I've explored my options and decided that I would like to do a project involving a calendar for the Computer Science Department at Delaware State University. There is a TV in the lounge that is not being used so I had the idea to use it has a calendar so that the students may stay up to date. I may even have a slide show of announcements that are relevant to the culture of the students that hang in the lounge. I will need to download some software onto the Pi for this to happen. I will update my blog as I begin this process.

Monday, February 15, 2016

Trials and Tri-Pi-lations


Today I realized I was using the wrong resistors WOOPS so my lights in previous videos were dimmer than they're supposed to be. I was using the 220 ohm resistors when I should have been using the 300 ohm Here is a video with the correct resistors. Notice that only the yellow light is dimmer than the rest. This is my light show. I will tweak it to blink to the tune of Twinkle Twinkle Little Star but I want to focus on my project for the year so here is my final LED light show. Thank you for watching!

Monday, February 8, 2016

Second Day Pi

Today we were in class and worked further more on a light show using the raspberry pi. I managed to get the lights to do some cool things. The video below is an example of my lights simply blinking on and off three times. I will later insert the code for this particular code but there are better things to come!

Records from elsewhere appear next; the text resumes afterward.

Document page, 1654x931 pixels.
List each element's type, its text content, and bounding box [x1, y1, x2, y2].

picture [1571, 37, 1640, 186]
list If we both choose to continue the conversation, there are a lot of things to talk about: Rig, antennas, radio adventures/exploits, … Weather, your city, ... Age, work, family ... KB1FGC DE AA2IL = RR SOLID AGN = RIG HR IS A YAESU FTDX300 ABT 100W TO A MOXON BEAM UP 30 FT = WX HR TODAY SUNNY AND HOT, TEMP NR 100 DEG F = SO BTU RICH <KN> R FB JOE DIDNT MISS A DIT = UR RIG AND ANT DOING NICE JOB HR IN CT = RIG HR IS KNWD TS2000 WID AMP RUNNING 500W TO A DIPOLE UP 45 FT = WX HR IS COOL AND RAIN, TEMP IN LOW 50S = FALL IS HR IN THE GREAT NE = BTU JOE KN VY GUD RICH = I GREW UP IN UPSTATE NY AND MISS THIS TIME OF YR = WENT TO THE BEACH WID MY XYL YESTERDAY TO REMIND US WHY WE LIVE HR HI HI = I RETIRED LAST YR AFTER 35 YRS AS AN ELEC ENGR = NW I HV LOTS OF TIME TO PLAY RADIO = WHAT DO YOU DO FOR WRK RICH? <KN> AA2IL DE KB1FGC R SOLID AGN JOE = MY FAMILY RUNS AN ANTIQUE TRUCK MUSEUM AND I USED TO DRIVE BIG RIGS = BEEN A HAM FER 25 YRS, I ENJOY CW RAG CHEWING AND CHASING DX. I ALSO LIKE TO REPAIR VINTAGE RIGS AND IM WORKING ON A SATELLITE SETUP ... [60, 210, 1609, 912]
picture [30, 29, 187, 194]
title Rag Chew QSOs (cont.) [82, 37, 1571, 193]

Saturday, February 6, 2016

Slice of Pi

Today was the first day I opened my Raspberry Pi. Upon my first time opening it I was given the task of making an LED turn on via a bread board and command lines. The positive side of the LED connected to GPIO2 and the negative side connected to a 220 ohm resistor which was connected to the GND (ground) of the bread board. The command lines needed to initiate the task are as follows:

sudo su

echo 2 > /sys/class/gpio/export

cd /sys/class/gpio/gpio2

echo out > direction


Those commands told the pi where the LED was connected on the breadboard. the code needed to turn the light on is: echo 1 > value. The code needed to turn the light off is: echo 0> value. To see where the current value is: cat value


I am next going to see whether or not it is possible to control my pi via my Macbook Pro with the El Capitan OS.